Like Arjuna, he only saw the bird’s eye
He was Arjuna; he would go on to become one of the greatest archers, if not the most accomplished warrior in mythology. Dravid’s rise to legendary proportions also rode on similar traits: unflinching focus and unyielding dedication for his skill. Like the Pandava, he too had been marked out for greatness at an early stage; but he traversed the horizons and reached that destination by tangoing with perfection, all along the way.
Being intelligent, charming and good-looking, he could easily have succumbed to any of the vices, or all the temptations; but he rarely looked beyond the eye, he never really saw the bird. He could shut himself from the world, or simply shut the world to find solace in a book, in his hotel room. Sunil Gavaskar’s preparation, famously, started about 30 minutes before he went out to bat; for Dravid, though, the exercise would begin almost 30 days earlier. Like an earnest student preparing for a big exam, he would study the itinerary carefully; he would dig into the background of the pitches and analyse the bowlers he was going to face. If it was South Africa or Australia, he would work on his hook and pull shots, with wet tennis balls; if it was England, he would hone his forward defensive leaves, making sure his head was over the ball or was ready to weave in or out of its line. It didn’t end there though: once he landed, he would find time to grasp the history of the city, just to feel its air and catch its spirit. It has a liberating effect on Dravid. On the eve of the match too, he has a different routine: with a bat in hand, often without it too, he would spend close to 30 minutes by the pitch. It’s almost like he was trying to unravel its mysteries, befriending the devils within; he would meditate and he would indulge in positive visualisation, thinking of all his previous big knocks here. He, then, would close his eyes and play and replay all his strokes.

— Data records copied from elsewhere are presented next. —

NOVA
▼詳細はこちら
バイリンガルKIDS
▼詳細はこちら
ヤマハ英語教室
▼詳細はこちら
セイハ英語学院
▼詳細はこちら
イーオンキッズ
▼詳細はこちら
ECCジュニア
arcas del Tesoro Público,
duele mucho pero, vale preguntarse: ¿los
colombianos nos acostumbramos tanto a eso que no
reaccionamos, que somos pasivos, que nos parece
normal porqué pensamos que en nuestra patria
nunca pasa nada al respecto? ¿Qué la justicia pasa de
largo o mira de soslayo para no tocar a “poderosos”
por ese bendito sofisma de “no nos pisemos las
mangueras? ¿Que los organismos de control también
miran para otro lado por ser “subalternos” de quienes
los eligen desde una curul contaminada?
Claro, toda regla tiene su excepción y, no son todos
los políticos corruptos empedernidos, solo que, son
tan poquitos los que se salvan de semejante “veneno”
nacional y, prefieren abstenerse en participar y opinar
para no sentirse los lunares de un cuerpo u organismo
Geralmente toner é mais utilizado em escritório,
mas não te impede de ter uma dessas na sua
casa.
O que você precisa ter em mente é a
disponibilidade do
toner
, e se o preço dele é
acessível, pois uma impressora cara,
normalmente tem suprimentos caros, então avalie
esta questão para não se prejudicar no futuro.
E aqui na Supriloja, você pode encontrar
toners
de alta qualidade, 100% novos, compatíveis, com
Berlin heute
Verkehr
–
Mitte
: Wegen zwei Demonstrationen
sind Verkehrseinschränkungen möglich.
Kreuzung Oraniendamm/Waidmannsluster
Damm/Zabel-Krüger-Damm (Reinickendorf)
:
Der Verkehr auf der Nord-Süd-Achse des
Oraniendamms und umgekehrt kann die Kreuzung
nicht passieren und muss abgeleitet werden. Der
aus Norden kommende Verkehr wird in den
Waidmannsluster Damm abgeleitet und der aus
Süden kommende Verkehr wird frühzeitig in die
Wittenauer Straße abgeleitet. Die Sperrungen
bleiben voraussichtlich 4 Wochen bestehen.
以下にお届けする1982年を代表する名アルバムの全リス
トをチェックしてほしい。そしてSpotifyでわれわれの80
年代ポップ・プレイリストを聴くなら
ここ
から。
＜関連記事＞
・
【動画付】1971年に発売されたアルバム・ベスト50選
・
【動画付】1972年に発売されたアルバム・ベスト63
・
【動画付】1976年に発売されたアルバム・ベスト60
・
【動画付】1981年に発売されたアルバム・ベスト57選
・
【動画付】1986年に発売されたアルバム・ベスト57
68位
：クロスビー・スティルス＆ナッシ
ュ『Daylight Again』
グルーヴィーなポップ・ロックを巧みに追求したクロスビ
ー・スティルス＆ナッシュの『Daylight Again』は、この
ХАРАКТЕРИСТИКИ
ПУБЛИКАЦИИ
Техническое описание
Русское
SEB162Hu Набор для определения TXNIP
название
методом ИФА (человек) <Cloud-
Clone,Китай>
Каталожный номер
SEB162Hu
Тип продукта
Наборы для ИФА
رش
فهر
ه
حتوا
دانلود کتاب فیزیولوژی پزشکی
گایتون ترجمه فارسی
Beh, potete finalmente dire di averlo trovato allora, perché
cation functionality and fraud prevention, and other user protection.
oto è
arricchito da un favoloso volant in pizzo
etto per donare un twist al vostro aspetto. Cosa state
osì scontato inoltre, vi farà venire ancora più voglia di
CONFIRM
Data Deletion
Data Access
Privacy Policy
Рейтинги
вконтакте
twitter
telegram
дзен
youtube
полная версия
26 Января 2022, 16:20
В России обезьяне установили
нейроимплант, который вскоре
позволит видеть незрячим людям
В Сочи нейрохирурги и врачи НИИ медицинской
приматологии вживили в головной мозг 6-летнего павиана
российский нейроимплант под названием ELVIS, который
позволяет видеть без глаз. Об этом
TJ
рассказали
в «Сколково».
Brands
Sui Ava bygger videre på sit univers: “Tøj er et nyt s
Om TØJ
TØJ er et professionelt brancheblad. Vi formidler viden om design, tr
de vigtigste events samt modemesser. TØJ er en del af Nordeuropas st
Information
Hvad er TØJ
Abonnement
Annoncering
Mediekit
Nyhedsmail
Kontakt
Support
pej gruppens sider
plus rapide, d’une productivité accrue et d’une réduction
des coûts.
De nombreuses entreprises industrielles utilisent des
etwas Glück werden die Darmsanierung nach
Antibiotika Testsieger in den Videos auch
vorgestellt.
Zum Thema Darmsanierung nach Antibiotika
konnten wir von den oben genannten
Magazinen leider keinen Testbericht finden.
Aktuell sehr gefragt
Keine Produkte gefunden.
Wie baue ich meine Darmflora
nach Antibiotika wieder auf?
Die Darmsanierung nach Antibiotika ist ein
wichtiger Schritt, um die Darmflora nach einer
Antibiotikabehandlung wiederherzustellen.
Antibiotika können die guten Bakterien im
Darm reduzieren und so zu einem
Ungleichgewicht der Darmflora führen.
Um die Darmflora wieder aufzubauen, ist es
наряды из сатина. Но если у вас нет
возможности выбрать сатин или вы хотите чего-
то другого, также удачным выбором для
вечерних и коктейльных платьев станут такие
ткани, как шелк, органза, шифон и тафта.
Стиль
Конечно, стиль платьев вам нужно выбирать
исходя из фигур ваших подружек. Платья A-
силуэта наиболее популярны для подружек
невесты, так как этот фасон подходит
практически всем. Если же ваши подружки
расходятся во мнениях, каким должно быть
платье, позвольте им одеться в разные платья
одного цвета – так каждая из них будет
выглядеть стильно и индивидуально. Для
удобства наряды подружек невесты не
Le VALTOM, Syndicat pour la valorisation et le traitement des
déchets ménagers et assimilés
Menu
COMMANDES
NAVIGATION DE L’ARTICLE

By the end of it, he seems healed; you can almost sense that he is in a zone of his own. There were, of course, times when his elaborate preparation didn’t yield the desired results; but until the just-concluded Australian tour, it had mostly been to unplayable deliveries, death balls that would materialise from nowhere just for him. At that point, probably, Dravid knew it was time to go: six times bowled out of eight would have broken even Arjuna. It’s ironic that just a few months earlier, in England, he was batting on a different plane. While the rest were collapsing, he was virtually unbeatable; the pitches were difficult, the bowlers fast and aggressive, but nobody could get past him. For all his numbers (13,288 runs. 36 tons. 210 catches and One-dayers), the ride has not always been easy though; he was shunted up and down the order before he commandeered the most pivotal slot: Number 3. In One-dayers, too, he had to make peace with the big gloves merely to keep himself afloat. Yet, he had the courage to walk away from the one thing every player aspires for: India’s captaincy. It wasn’t just that the hype was breaching his sanctum sanctorum, the private space that he so dearly cherished; it was the pressures and politics from within which were leaving him a shattered person. He’d rather lose the coveted prize than lose his faith in people, in friends. So, in a way, he didn’t give up the captaincy; he renounced it. His goal was never to be India’s top captain; he simply wanted to be one of its best batsmen. And he realized quickly enough that this was blurring his target, that he couldn’t shoot well enough; in no time, he was only seeing the bird’s eye again. Yes, it took him almost three years to reach the pinnacle of his batsmanship, at the same place where the journey had begun 16 years ago: England.